In apertura di dibattimento la
difesa chiedeva che il Mario Gagliardi
fosse sottoposto a perizia psichiatrica in quanto lo stesso da certificato del
medico dottor Ludovico Marone risultava
essere stato affetto alla età di anni 10 da accessi febbrili e disturbi nervosi
da cui guarì residuando nevrastenia ed inoltre alcuni suoi familiari sarebbero
stati riconosciuti infermi di mente. La Corte di Assise di Santa Maria Capua
Vetere (Presidente, Eduardo Cilento; giudice a latere, Guido Tavassi; pubblico ministero, Gennaro Calabrese), non ravvisando gli estremi richiesti dalla
legge per disporre la richiesta perizia rigettava l’istanza. L’imputato al
quale veniva contestata la recidiva infraquinquennale modificava ancora una
volta la propria versione sostenendo che – dopo che erano entrati in casa- Domenico,
dapprima gli disse che non avrebbe dovuto parlare della divisione del
terreno e poi si rifiutò di seguirlo sui monti ed afferratogli il petto lo
percosse con pugni e schiaffi a qual punto egli espresse la pistola e sparò.
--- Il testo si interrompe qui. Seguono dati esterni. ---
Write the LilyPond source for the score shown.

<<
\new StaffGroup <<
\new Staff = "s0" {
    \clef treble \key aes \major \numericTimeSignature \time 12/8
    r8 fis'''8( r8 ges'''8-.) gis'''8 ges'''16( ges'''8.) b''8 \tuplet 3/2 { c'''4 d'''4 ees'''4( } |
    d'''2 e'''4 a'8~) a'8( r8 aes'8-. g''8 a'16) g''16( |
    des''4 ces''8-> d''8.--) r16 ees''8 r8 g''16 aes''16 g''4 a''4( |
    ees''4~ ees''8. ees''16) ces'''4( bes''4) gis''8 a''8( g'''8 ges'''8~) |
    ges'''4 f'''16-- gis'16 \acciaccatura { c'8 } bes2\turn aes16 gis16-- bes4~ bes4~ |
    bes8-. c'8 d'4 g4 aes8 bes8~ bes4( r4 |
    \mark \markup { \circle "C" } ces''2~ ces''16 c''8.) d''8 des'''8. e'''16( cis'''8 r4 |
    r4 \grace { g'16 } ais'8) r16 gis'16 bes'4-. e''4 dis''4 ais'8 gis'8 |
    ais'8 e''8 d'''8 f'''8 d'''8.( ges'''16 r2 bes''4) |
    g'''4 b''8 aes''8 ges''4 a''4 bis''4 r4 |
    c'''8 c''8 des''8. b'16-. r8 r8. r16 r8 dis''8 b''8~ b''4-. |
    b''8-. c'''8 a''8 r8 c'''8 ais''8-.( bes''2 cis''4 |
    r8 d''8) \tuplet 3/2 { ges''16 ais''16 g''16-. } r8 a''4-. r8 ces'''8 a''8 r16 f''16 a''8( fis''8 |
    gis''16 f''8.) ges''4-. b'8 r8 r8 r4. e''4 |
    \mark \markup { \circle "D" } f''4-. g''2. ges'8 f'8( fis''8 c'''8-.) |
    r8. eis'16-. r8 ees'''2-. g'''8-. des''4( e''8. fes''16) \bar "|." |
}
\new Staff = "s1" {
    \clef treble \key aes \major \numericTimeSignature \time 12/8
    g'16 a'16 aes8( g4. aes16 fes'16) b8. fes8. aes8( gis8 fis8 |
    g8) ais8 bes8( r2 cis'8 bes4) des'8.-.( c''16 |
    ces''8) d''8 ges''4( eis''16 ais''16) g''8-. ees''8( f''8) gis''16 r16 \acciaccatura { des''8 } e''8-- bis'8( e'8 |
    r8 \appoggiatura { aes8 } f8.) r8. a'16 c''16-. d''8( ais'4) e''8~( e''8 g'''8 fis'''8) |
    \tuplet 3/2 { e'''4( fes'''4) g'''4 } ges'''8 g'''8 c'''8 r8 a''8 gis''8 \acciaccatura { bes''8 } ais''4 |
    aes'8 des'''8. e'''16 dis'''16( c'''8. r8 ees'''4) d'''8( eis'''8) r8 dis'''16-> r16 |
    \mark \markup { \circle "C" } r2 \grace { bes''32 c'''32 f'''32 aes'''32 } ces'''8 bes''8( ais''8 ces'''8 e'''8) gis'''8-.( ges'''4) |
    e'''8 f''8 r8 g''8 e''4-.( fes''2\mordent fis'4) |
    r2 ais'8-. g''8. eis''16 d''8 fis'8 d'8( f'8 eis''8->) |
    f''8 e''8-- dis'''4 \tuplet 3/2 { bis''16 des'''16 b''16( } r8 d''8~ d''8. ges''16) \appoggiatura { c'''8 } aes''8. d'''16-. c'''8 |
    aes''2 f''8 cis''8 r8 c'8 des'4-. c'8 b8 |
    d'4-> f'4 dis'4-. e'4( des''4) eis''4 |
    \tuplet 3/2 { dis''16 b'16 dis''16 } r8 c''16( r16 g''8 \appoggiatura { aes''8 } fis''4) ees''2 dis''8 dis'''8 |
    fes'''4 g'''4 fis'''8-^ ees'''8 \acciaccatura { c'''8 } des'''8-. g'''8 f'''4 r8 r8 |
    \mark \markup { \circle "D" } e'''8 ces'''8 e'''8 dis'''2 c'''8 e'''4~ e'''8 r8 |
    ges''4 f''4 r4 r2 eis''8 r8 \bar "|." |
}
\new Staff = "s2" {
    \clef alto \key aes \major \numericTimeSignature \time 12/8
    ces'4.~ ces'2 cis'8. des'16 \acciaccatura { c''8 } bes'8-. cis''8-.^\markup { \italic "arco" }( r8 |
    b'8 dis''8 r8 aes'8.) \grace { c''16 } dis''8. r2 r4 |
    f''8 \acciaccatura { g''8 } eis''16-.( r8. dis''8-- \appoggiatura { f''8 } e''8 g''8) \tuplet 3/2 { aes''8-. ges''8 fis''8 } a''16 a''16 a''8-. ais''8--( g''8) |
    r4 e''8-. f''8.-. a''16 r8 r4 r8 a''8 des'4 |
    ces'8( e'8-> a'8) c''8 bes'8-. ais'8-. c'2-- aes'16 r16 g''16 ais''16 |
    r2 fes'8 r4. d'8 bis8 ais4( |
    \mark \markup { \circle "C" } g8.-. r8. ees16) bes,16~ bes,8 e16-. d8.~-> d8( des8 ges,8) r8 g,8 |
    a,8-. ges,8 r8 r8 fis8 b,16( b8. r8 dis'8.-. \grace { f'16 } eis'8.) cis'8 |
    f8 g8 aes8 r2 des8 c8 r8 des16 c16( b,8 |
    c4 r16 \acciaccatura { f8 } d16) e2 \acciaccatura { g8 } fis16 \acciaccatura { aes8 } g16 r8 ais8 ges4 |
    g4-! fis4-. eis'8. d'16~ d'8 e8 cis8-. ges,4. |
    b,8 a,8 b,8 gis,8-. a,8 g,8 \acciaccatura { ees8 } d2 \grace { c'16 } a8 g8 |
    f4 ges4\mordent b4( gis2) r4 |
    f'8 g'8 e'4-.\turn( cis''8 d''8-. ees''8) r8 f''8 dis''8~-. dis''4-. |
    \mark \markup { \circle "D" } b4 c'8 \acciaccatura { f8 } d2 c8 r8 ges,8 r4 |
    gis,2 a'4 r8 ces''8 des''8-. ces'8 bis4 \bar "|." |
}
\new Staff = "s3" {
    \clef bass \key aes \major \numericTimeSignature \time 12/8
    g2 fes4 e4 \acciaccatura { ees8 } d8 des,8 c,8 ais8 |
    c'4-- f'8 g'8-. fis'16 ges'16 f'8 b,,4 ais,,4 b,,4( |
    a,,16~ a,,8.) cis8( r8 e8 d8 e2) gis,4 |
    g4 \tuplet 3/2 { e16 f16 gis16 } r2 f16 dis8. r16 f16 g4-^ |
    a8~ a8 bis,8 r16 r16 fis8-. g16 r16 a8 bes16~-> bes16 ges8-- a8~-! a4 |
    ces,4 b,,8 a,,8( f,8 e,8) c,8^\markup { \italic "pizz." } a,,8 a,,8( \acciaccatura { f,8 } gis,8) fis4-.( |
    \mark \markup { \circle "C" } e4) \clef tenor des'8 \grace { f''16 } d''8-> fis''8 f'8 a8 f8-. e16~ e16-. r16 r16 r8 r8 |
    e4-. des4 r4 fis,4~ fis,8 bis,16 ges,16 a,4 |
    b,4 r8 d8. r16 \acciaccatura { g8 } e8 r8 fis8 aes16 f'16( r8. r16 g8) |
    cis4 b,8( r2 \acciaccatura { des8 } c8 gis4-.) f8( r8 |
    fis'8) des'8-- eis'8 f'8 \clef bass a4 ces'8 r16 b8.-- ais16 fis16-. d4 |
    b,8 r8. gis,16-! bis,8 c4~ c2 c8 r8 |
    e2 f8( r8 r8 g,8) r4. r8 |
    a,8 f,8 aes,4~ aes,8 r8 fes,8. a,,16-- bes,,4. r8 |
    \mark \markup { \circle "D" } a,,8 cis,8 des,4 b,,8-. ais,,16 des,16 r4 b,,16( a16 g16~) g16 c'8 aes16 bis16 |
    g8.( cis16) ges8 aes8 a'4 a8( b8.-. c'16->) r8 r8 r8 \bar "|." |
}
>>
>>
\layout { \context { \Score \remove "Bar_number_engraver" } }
A
chiusura dell’istruttoria dibattimentale il pubblico ministero dichiarava
affermarsi la responsabilità dell’imputato chiedendo una condanna ad anni 28 di
reclusione. Gli avvocati difensori chiesero l’assoluzione dell’imputato per
aver agito in stato di legittima difesa o ritenersi l’ipotesi dell’eccesso
colposo, e in subordine concedersi le attenuanti generiche, dei motivi di
particolare valore morale e sociale e della provocazione. La sentenza emessa il 30 ottobre del 1957, condannava il 27enne Mario Gagliardi ad anni 23 di
reclusione. In appello la pena veniva ridotta per il reato di fratricidio per aver ucciso il fratello Domenico ad anni
19. Nei processi furono impegnati gli avvocati: Alfonso Raffone e Carlo Cipullo.